Загорелись фонари, хмарь надвинулась, того и гляди дождь пойдет: в такую погоду у Джулии всегда начиналась загадочная мигрень. После муторной смены хотелось побыстрее уйти домой. Если бы не наш старший инспектор, Тревор Дулан, я б уже давно слинял, поужинал остатками вчерашней курицы-тандури, посмеялся бы над придурками на «Свидании вслепую», а потом приговорил бы пинту в пабе с Гонзо и приятелями. К сожалению, Тревор Дулан, старший полицейский инспектор, — ходячий детектор лжи и в понедельник достал бы меня вопросами не хуже ректального зонда, а ответить на них я смог бы, только если бы досконально проверил показания Фреда Пинка. А то ведь пристанет, как липучка, мол, опиши этот проулок, Эдмондс, или еще какую хренотень начнет выяснять. Нет уж, в ноябре мне очередную аттестацию проходить, а через две недели представят отчет по делу Малика, так что до тех пор надо Дулану жопу лизать, тут уж ничего не поделаешь. Так вот, шел я по Вествуд-роуд, налево глядел, направо глядел, все искал этот клятый проулок Слейд. Может, его давным-давно упразднили, а землю домовладельцам раздали: муниципалитет иногда так делает, на радость полицейским — в проулках всякое отребье ошивается. За рулем машины Ассоциации скорой помощи Святого Иоанна сидел водитель с перебитым носом — я хотел было спросить, не знает ли он, где тут проулок Слейд, но послал все к чертям и направился назад, к своей машине. Мелькнула мысль принять по-быстрому пивка в «Лисе и гончих», отделаться от призрака Джулии.
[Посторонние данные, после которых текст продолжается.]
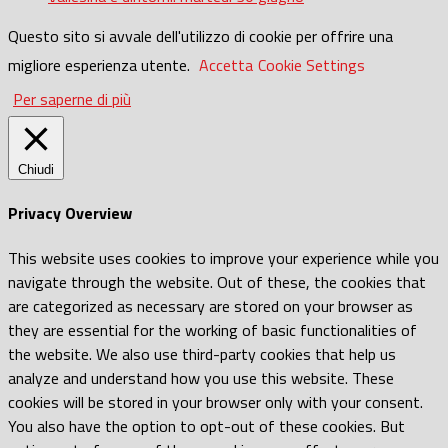
Questo sito si avvale dell'utilizzo di cookie per offrire una
migliore esperienza utente.
Accetta
Cookie Settings
Per saperne di più
Chiudi
Privacy Overview
This website uses cookies to improve your experience while you
navigate through the website. Out of these, the cookies that
are categorized as necessary are stored on your browser as
they are essential for the working of basic functionalities of
the website. We also use third-party cookies that help us
analyze and understand how you use this website. These
cookies will be stored in your browser only with your consent.
You also have the option to opt-out of these cookies. But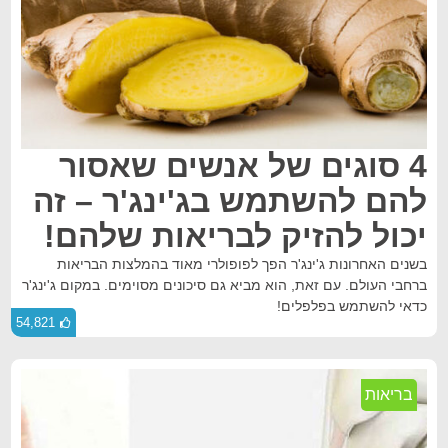
4 סוגים של אנשים שאסור
להם להשתמש בג'ינג'ר – זה
יכול להזיק לבריאות שלהם!
בשנים האחרונות ג'ינג'ר הפך לפופולרי מאוד בהמלצות הבריאות
ברחבי העולם. עם זאת, הוא מביא גם סיכונים מסוימים. במקום ג'ינג'ר
כדאי להשתמש בפלפלים!
54,821
בריאות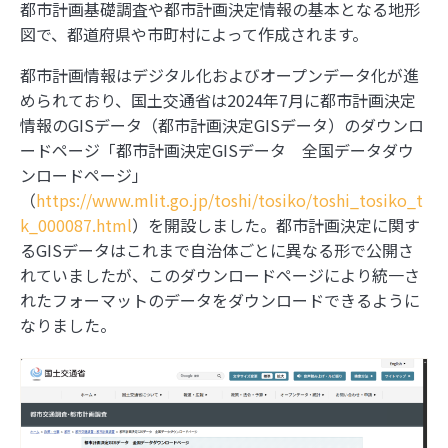
【ジオ用語解説】ベクトルタイル
都市計画基礎調査や都市計画決定情報の基本となる地形
図で、都道府県や市町村によって作成されます。
都市計画情報はデジタル化およびオープンデータ化が進
内閣府とGeolonia、「地理空間データ連携基盤
に関する勉強会」を開催
められており、国土交通省は2024年7月に都市計画決定
情報のGISデータ（都市計画決定GISデータ）のダウンロ
ジオ業界の動向をまとめてチェック！ジオ専業ラ
ードページ「都市計画決定GISデータ 全国データダウ
イター片岡氏が選ぶ「ジオ界 10大ニュース
ンロードページ」
2024」を発表
（
https://www.mlit.go.jp/toshi/tosiko/toshi_tosiko_t
k_000087.html
）を開設しました。都市計画決定に関す
るGISデータはこれまで自治体ごとに異なる形で公開さ
れていましたが、このダウンロードページにより統一さ
1
実際の大きさはこんなに違う！『The True Size
れたフォーマットのデータをダウンロードできるように
Of …』で世界の国を比較しよう
なりました。
2
あの飛行機は何？「Flightradar24」で頭上の飛
行機を調べてみよう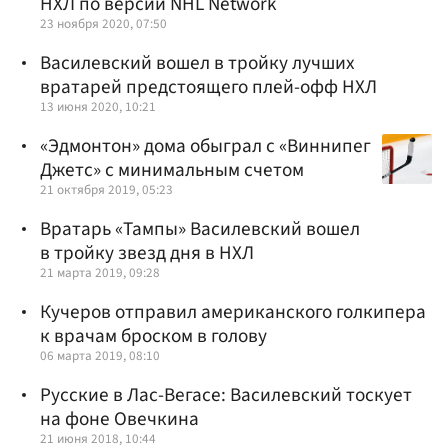
НХЛ по версии NHL Network
23 ноября 2020, 07:50
Василевский вошел в тройку лучших
вратарей предстоящего плей-офф НХЛ
13 июня 2020, 10:21
«Эдмонтон» дома обыграл с «Виннипег
Джетс» с минимальным счетом
21 октября 2019, 05:23
Вратарь «Тампы» Василевский вошел
в тройку звезд дня в НХЛ
21 марта 2019, 09:28
Кучеров отправил американского голкипера
к врачам броском в голову
06 марта 2019, 08:10
Русские в Лас-Вегасе: Василевский тоскует
на фоне Овечкина
21 июня 2018, 10:44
На середине Вествуд-роуд крохотный, метр с кепкой, инспектор дорожного движения разбирался с двумя амбалами на две головы выше, в ярко-желтых сигнальных куртках. Я даже со спины понял, что парни — строители. Никто из троицы не заметил моего приближения.

— И в блокнотике у вас неверно записано, — заявил Первый строитель, тыча пальцем в галстучный узел коротышки-инспектора. — Мы сюда только после четырех приехали!
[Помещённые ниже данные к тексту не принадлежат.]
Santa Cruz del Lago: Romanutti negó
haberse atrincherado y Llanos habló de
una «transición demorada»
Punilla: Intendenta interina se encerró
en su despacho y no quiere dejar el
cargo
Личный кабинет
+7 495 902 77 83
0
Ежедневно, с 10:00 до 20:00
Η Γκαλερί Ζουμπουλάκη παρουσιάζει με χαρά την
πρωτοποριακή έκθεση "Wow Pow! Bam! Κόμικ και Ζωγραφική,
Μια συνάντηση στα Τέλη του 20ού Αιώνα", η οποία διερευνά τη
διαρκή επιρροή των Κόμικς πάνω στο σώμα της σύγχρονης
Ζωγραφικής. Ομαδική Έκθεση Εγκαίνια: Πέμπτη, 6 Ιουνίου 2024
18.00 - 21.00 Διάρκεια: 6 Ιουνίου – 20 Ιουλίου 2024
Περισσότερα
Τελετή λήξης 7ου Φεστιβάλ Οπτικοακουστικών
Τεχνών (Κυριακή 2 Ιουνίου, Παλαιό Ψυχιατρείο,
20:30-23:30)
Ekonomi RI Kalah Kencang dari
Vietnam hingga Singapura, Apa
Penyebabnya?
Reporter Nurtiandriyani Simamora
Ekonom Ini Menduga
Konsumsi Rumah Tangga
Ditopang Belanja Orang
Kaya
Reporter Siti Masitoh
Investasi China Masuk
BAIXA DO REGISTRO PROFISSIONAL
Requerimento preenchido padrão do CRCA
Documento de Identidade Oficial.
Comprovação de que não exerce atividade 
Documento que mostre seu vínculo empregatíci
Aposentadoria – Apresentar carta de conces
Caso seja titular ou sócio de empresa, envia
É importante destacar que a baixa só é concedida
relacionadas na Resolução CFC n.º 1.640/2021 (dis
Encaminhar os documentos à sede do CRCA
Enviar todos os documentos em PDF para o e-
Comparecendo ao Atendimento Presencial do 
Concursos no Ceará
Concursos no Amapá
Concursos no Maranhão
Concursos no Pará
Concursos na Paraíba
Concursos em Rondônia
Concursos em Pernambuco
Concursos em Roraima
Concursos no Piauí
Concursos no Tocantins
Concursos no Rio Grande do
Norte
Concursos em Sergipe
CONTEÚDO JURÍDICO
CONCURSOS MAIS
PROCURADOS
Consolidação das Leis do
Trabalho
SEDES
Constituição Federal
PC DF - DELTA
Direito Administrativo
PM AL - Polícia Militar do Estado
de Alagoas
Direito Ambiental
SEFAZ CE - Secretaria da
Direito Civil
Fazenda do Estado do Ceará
— Я здесь все время был, — просипел дорожный инспектор, как две капли воды похожий на этого польского политика, как его там… А, Леха Валенсу, только с усами подлиннее. — И часы мои…

— И часы ваши тоже врут, — сказал Второй строитель.

Дорожный инспектор побагровел:

— Часы у меня правильные.

— Надеюсь, в суде вы убедительнее выскажетесь, — сказал Первый строитель. — Потому что присяжные ненавидят дорожных инспекторов, особенно заносчивых коротышек, возомнивших себя наполеонами.

— А вот мой рост не имеет никакого отношения к вашей долбаной незаконной парковке!